• [Input data]
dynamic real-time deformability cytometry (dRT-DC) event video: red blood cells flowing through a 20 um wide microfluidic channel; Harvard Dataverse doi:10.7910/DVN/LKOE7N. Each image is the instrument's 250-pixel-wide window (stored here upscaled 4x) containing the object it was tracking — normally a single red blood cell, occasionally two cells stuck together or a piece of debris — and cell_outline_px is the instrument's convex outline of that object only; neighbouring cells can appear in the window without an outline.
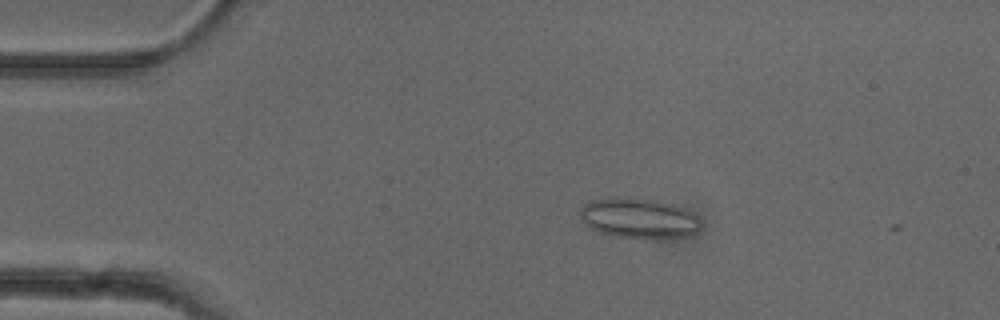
{"species": "common noctule bat (a hibernating species)", "species_latin": "Nyctalus noctula", "temperature_condition": "cold", "stored_images_in_passage": 5, "camera_frame_rate_fps": 3000, "um_per_image_px": 0.085, "animal": {"sex": "female"}, "frame": {"image": 1, "passage_image": 3, "time_ms": 0.667, "image_size_px": [1000, 320], "cell_outline_px": [[700, 228], [696, 232], [688, 236], [616, 236], [600, 232], [592, 228], [580, 216], [580, 208], [584, 204], [592, 200], [616, 196], [656, 200], [672, 204], [684, 208], [692, 212], [700, 220]], "centroid_in_image_um": [54.3, 18.49], "position_along_channel_um": 30.7, "area_um2": 27.51}}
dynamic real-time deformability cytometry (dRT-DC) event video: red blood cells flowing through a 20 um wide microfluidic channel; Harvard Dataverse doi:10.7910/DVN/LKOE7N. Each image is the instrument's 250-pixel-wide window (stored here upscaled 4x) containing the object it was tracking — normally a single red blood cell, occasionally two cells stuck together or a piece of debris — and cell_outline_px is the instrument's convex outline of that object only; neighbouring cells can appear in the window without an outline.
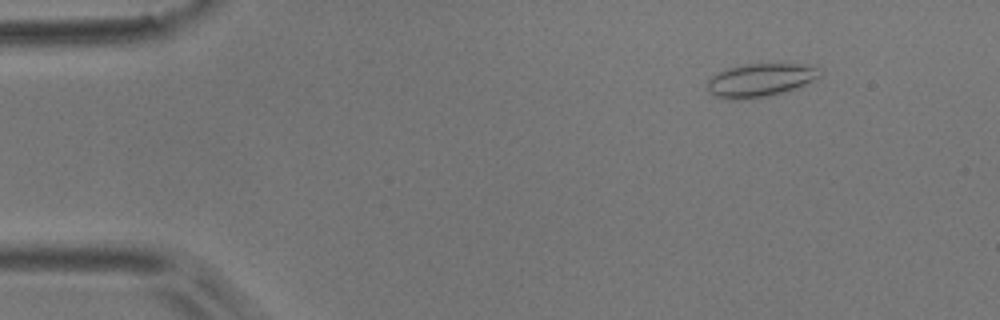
{"species": "common noctule bat (a hibernating species)", "species_latin": "Nyctalus noctula", "temperature_condition": "room temperature", "stored_images_in_passage": 8, "camera_frame_rate_fps": 3000, "um_per_image_px": 0.085, "animal": {"sex": "male", "body_mass_g": 17.9}, "frame": {"image": 1, "passage_image": 2, "time_ms": 0.333, "image_size_px": [1000, 320], "cell_outline_px": [[820, 76], [804, 84], [784, 92], [768, 96], [736, 100], [728, 100], [716, 96], [708, 88], [708, 80], [716, 72], [728, 68], [748, 64], [796, 64], [816, 68]], "centroid_in_image_um": [64.55, 6.82], "position_along_channel_um": 20.5, "area_um2": 21.27}}
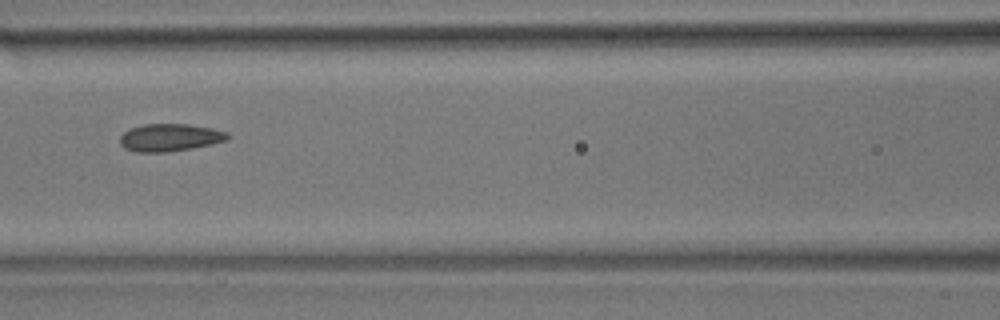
{"frame": {"image": 2, "passage_image": 7, "time_ms": 2.0, "image_size_px": [1000, 320], "cell_outline_px": [[232, 136], [228, 140], [212, 144], [192, 148], [168, 152], [136, 152], [124, 148], [120, 144], [120, 136], [124, 132], [132, 128], [144, 124], [188, 124], [212, 128], [228, 132]], "centroid_in_image_um": [14.48, 11.69], "position_along_channel_um": 152.1, "area_um2": 17.4}}
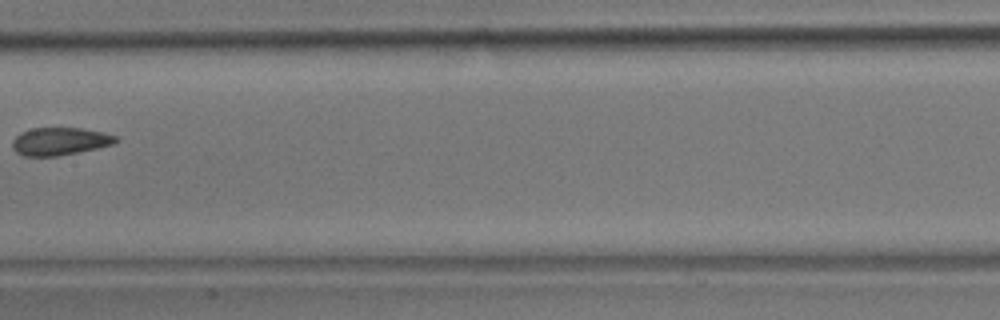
{"frame": {"image": 3, "passage_image": 8, "time_ms": 2.333, "image_size_px": [1000, 320], "cell_outline_px": [[120, 140], [112, 144], [96, 148], [56, 156], [24, 156], [16, 152], [12, 148], [12, 140], [20, 132], [32, 128], [80, 128], [104, 132], [116, 136]], "centroid_in_image_um": [5.06, 12.0], "position_along_channel_um": 202.3, "area_um2": 16.65}}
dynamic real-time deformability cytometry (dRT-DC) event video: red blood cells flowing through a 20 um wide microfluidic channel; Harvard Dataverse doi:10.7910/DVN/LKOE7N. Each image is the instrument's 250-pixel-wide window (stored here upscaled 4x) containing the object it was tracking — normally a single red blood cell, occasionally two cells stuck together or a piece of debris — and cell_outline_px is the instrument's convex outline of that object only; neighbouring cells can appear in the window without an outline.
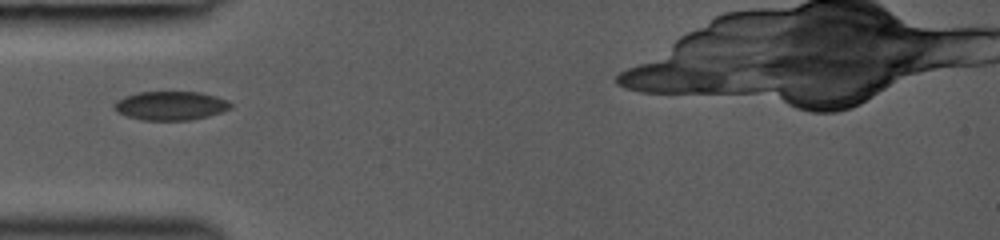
{"species": "common noctule bat (a hibernating species)", "species_latin": "Nyctalus noctula", "temperature_condition": "room temperature", "stored_images_in_passage": 38, "segment_of_instrument_passage": [2, 2], "camera_frame_rate_fps": 3000, "um_per_image_px": 0.085, "animal": {"sex": "female", "body_mass_g": 19.0, "forearm_length_mm": 53.3}, "frame": {"image": 1, "passage_image": 6, "time_ms": 1.667, "image_size_px": [1000, 240], "cell_outline_px": [[232, 108], [208, 116], [188, 120], [140, 120], [116, 112], [112, 108], [112, 104], [116, 100], [124, 96], [136, 92], [200, 92], [216, 96], [228, 100], [232, 104]], "centroid_in_image_um": [14.46, 8.98], "position_along_channel_um": 70.5, "area_um2": 19.77}}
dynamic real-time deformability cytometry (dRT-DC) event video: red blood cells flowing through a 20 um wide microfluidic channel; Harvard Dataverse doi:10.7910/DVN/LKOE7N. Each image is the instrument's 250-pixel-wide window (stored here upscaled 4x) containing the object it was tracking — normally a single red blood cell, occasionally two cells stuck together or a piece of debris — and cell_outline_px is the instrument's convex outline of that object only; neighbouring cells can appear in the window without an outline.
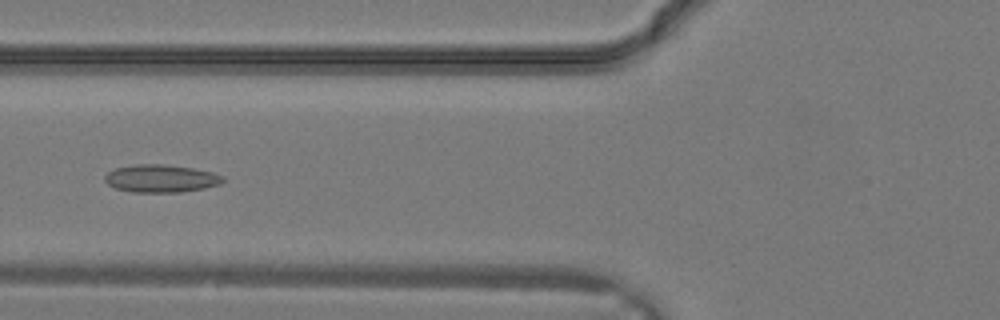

• [Direction]
Return to the listing above and set it down exactly, leaving out its pictures.

• [Answer in full]
dynamic real-time deformability cytometry (dRT-DC) event video: red blood cells flowing through a 20 um wide microfluidic channel; Harvard Dataverse doi:10.7910/DVN/LKOE7N. Each image is the instrument's 250-pixel-wide window (stored here upscaled 4x) containing the object it was tracking — normally a single red blood cell, occasionally two cells stuck together or a piece of debris — and cell_outline_px is the instrument's convex outline of that object only; neighbouring cells can appear in the window without an outline.
{"species": "common noctule bat (a hibernating species)", "species_latin": "Nyctalus noctula", "temperature_condition": "cold", "stored_images_in_passage": 5, "camera_frame_rate_fps": 3000, "um_per_image_px": 0.085, "animal": {"sex": "female"}, "frame": {"image": 1, "passage_image": 3, "time_ms": 0.667, "image_size_px": [1000, 320], "cell_outline_px": [[700, 228], [696, 232], [688, 236], [616, 236], [600, 232], [592, 228], [580, 216], [580, 208], [584, 204], [592, 200], [616, 196], [656, 200], [672, 204], [684, 208], [692, 212], [700, 220]], "centroid_in_image_um": [54.3, 18.49], "position_along_channel_um": 30.7, "area_um2": 27.51}}
dynamic real-time deformability cytometry (dRT-DC) event video: red blood cells flowing through a 20 um wide microfluidic channel; Harvard Dataverse doi:10.7910/DVN/LKOE7N. Each image is the instrument's 250-pixel-wide window (stored here upscaled 4x) containing the object it was tracking — normally a single red blood cell, occasionally two cells stuck together or a piece of debris — and cell_outline_px is the instrument's convex outline of that object only; neighbouring cells can appear in the window without an outline.
{"species": "common noctule bat (a hibernating species)", "species_latin": "Nyctalus noctula", "temperature_condition": "room temperature", "stored_images_in_passage": 8, "camera_frame_rate_fps": 3000, "um_per_image_px": 0.085, "animal": {"sex": "male", "body_mass_g": 17.9}, "frame": {"image": 1, "passage_image": 2, "time_ms": 0.333, "image_size_px": [1000, 320], "cell_outline_px": [[820, 76], [804, 84], [784, 92], [768, 96], [736, 100], [728, 100], [716, 96], [708, 88], [708, 80], [716, 72], [728, 68], [748, 64], [796, 64], [816, 68]], "centroid_in_image_um": [64.55, 6.82], "position_along_channel_um": 20.5, "area_um2": 21.27}}
{"frame": {"image": 2, "passage_image": 7, "time_ms": 2.0, "image_size_px": [1000, 320], "cell_outline_px": [[232, 136], [228, 140], [212, 144], [192, 148], [168, 152], [136, 152], [124, 148], [120, 144], [120, 136], [124, 132], [132, 128], [144, 124], [188, 124], [212, 128], [228, 132]], "centroid_in_image_um": [14.48, 11.69], "position_along_channel_um": 152.1, "area_um2": 17.4}}
{"frame": {"image": 3, "passage_image": 8, "time_ms": 2.333, "image_size_px": [1000, 320], "cell_outline_px": [[120, 140], [112, 144], [96, 148], [56, 156], [24, 156], [16, 152], [12, 148], [12, 140], [20, 132], [32, 128], [80, 128], [104, 132], [116, 136]], "centroid_in_image_um": [5.06, 12.0], "position_along_channel_um": 202.3, "area_um2": 16.65}}
dynamic real-time deformability cytometry (dRT-DC) event video: red blood cells flowing through a 20 um wide microfluidic channel; Harvard Dataverse doi:10.7910/DVN/LKOE7N. Each image is the instrument's 250-pixel-wide window (stored here upscaled 4x) containing the object it was tracking — normally a single red blood cell, occasionally two cells stuck together or a piece of debris — and cell_outline_px is the instrument's convex outline of that object only; neighbouring cells can appear in the window without an outline.
{"species": "common noctule bat (a hibernating species)", "species_latin": "Nyctalus noctula", "temperature_condition": "room temperature", "stored_images_in_passage": 38, "segment_of_instrument_passage": [2, 2], "camera_frame_rate_fps": 3000, "um_per_image_px": 0.085, "animal": {"sex": "female", "body_mass_g": 19.0, "forearm_length_mm": 53.3}, "frame": {"image": 1, "passage_image": 6, "time_ms": 1.667, "image_size_px": [1000, 240], "cell_outline_px": [[232, 108], [208, 116], [188, 120], [140, 120], [116, 112], [112, 108], [112, 104], [116, 100], [124, 96], [136, 92], [200, 92], [216, 96], [228, 100], [232, 104]], "centroid_in_image_um": [14.46, 8.98], "position_along_channel_um": 70.5, "area_um2": 19.77}}
dynamic real-time deformability cytometry (dRT-DC) event video: red blood cells flowing through a 20 um wide microfluidic channel; Harvard Dataverse doi:10.7910/DVN/LKOE7N. Each image is the instrument's 250-pixel-wide window (stored here upscaled 4x) containing the object it was tracking — normally a single red blood cell, occasionally two cells stuck together or a piece of debris — and cell_outline_px is the instrument's convex outline of that object only; neighbouring cells can appear in the window without an outline.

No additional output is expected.